Problem 1 >>
From the passage below on the Johnson strategy, list each measure that Step One attaches to the continuing resolution.
Problem 2 >>
In the passage below on the Johnson strategy, how long is the continuing resolution that the House passes in Step One?

Passage provided >>

Content starts

At the end of the appearance, the two swapped words about the so-called Johnson strategy, which has yet to be determined in its entirety.“I guess we’ll have to follow the Ron Johnson strategy,” Levin said. “When you figure it out, send it to me, will you?”
“When you figure it out, send it to me,” Johnson shot back.

Got that? Levin's implication is, of course, that Johnson didn't actually have a strategy. He basically accused the Senator of lying to him. Johnson strange, snippy retort -- "When you figure it [i.e. the Johnson Strategy] out, send it to me" -- almost seems to give credence to Levin's accusation.

But today we found out that there was actually a Johnson Plan ... one that was written down on paper and everything. And here it is: 

Step One, according to the document: The House passes a six-month continuing resolution. Attached to the CR is a one-year delay of Obamacare’s individual mandate and a one-year delay of the employer mandate, which President Obama later unilaterally suspended; a bill from the chairman of the House Republican Policy Committee, James Lankford of Oklahoma, to keep the government from shutting down in the event the funding laws expire; a bill from Representative Tom McClintock of California to give top priority to debt payments in order to avoid default amid a stalemate over the debt ceiling; and, finally, the so-called “Vitter amendment,” proposed by Senator David Vitter of Louisiana, to end a federal subsidy to congressional lawmakers and staff for purchasing their health care on the Obamacare exchanges.

Content ends

Dataset records >>
Content starts

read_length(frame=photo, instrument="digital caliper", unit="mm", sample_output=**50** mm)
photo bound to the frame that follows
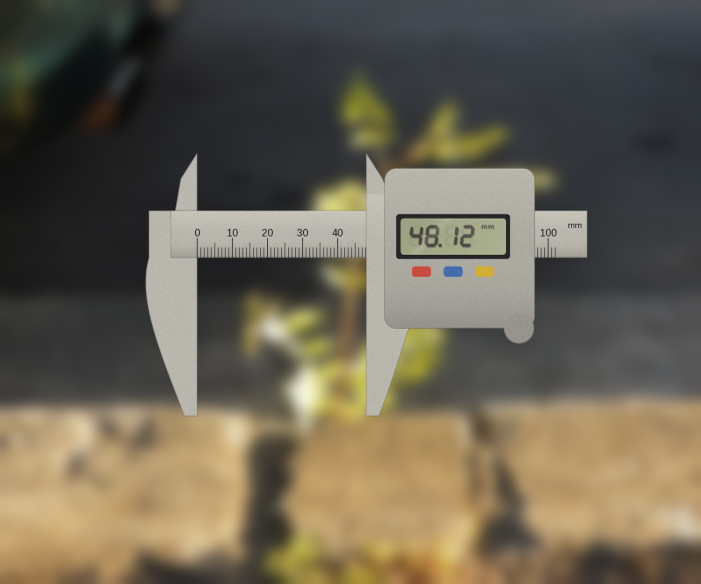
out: **48.12** mm
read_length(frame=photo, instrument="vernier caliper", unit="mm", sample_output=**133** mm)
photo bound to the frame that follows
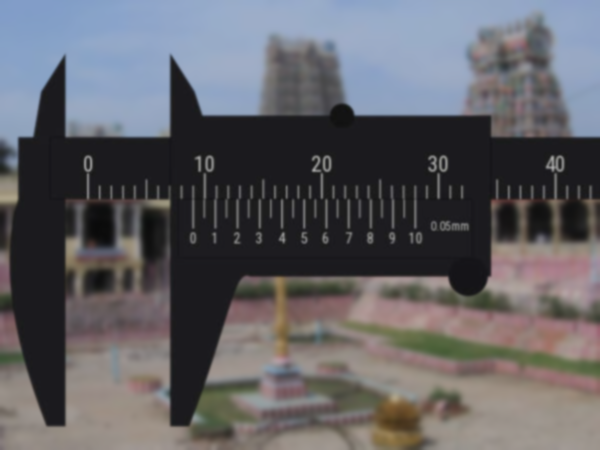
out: **9.0** mm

Content ends

Response box 1 >>
- A one-year delay of Obamacare's individual mandate
- A one-year delay of the employer mandate
- A bill from James Lankford of Oklahoma to keep the government from shutting down if the funding laws expire
- A bill from Representative Tom McClintock of California to give top priority to debt payments to avoid default
- The "Vitter amendment," proposed by Senator David Vitter of Louisiana, to end a federal subsidy to congressional lawmakers and staff for buying health care on the Obamacare exchanges

Response box 2 >>
Six months.